I still remember the dry, hot smell of freshly baked Matzo, can still taste the tangy, sweet Charoset that I licked from my fingers. We talked of Matzo and bitter herb while we worked, of the affliction of our ancestors, and of the many plagues God brought down on the Egyptians.
“Now you all must know why we eat Matzo. The Egyptians pressed upon our ancestors to leave and their bread did not have time to rise. We eat Matzo to remember how once we were slaves, and how God, by the hand of Moses, Aaron and Miriam, brought our people forth from slavery to freedom.”

My mother reminded us that each generation, eaeh woman, is required to see herself as if she left Egypt, for were it not for our deliverance, we and our children, and our children’s children, would still be slaves. And the Rabbis say, in eaeh generation pharoahs rise up to afflict us. Therefore we are conmanded to eat Matzo and to rid our homes of any leavened bread, chometz.
Such thoughts occupied our minds when my sister, Puah, walked in with the bad news.
Only a few days before, Puah had gone to speak to the most prominent Rabbi in New York, the Fabrente Rebbe.
“Rabbi, I have a question of great importance to ask you.” Puah wasonly a girl of about sixteen at the time, but she had the determined spirit that many twice or even three times her age don’t reach.
“Ask, my daughter, ask,” said the Rabbi.
“This is a difficult and unusual question.”

“No question is too difficult or unusual for our Torah.” Now, this Rabbi loved talking dearly, but he preferred to discuss questions like, what should one do if the tiniest piece of chometz falls ino the stew, or how it was derived that we must eat a matzo the size of an olive, or what if one cannot eat the required amount of horseradish without becoming ill.
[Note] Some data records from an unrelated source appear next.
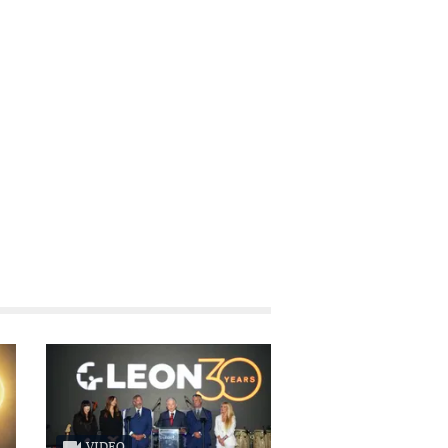
VIDEO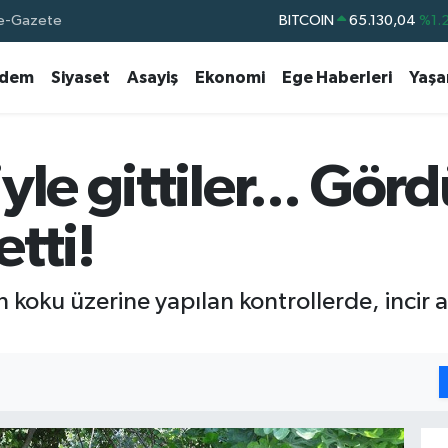
e-Gazete
DOLAR
47,7106
%0.1
EURO
55,1652
%0.2
dem
Siyaset
Asayiş
Ekonomi
Ege Haberleri
Yaş
STERLİN
64,4046
%0.3
GRAM ALTIN
6648.99
%2.5
BİST100
13.773
%-1
le gittiler... Görd
BITCOIN
65.130,04
%1.
tti!
koku üzerine yapılan kontrollerde, incir a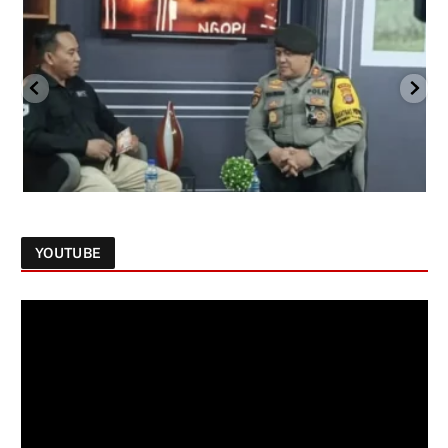
YOUTUBE
Follow on Instagram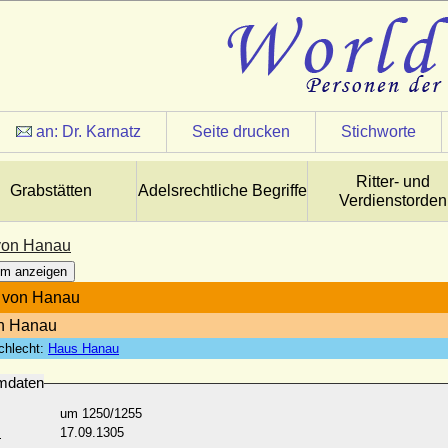
an:
Dr. Karnatz
Seite drucken
Stichworte
Ritter- und
Grabstätten
Adelsrechtliche Begriffe
Verdienstorden
 von Hanau
m anzeigen
I. von Hanau
on Hanau
chlecht:
Haus Hanau
mdaten
um 1250/1255
:
17.09.1305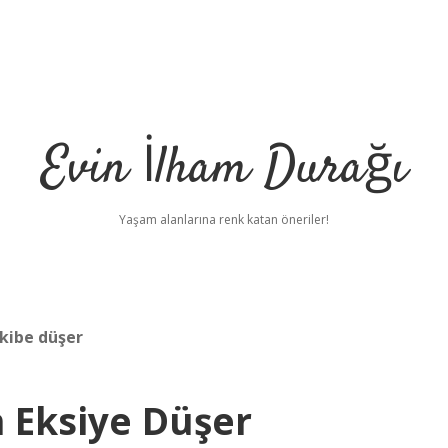
Evin İlham Durağı
Yaşam alanlarına renk katan öneriler!
kibe düşer
 Eksiye Düşer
He did not enjoy discussing difficult philosophical or moral questions. He blew up when asked, and earned this title of the Febrente Rebbe—the fiery Rabbi.
“Rabbi, tell me what is the place of a lesbian in Judaism.”
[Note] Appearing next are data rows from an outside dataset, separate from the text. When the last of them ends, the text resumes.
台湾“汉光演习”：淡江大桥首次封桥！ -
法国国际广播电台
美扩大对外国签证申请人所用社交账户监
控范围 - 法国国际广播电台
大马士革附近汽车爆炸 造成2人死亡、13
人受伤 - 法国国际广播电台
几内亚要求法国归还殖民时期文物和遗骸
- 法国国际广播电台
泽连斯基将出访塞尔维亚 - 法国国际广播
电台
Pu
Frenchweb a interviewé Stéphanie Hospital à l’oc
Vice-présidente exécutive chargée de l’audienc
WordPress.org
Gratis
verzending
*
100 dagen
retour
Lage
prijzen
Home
Naturally our good Rabbi did not expect such a question. He jumped from his seat and grabbed my sister’s shoulders, which is forbidden to an orthodox man, but so excited was he, he failed to even notice. 
“There is as much place for a lesbian in Judaism as there is for chometz at the Seder table.”
And so angry was the Rabbi that he called the New York Post to tell them.
“There is as much place for lesbians in Judaism as for chometz, leavened bread, at the Seder table. Thats what I, the great Fabrente Rabbi, say.”
We all stopped working. The sound of the tambourine, accompanying the chopping of the maror, the mixing of the charoset, the baking of the matzo stopped. We sat on the floor keening and weeping as our ancestors did, feeling like strangers in a strange land. We sat like that for many hours crying until my mother said, “Come, it is late. We must begin the Seder.”
None of us wanted to rise.
This would be a Passover of mourning and not rejoicing, of slavery, not freedom. For as we would eat the Matzo, each of us would be thinking that our lesbian sister, Puah, had no place in Judaism, as chometz had no place at this Seder table.
We brought wine and Matzo to the table, and the Seder plate of bitter herb, Charoset. My sister Puah was about to begin to ask the four questions. She seemed to brighten. She stood and lifted up her voice, and I thought I could hear Miriam calling the women to dance. 
“Why is this night different from all other nights, and this Passover from all other Passovers? For until this Passover there was no place for a chometz on the Seder table, but this night, this Passover, there will be room for chomatz, for a crust of bread. This Passover, there will be a place for lesbians in Judaism – for it is said: There are pharaohs in every generation and in every generation, a woman must leave her own Miztrayim.” 
And with that, she placed a crust of bread on the Seder plate.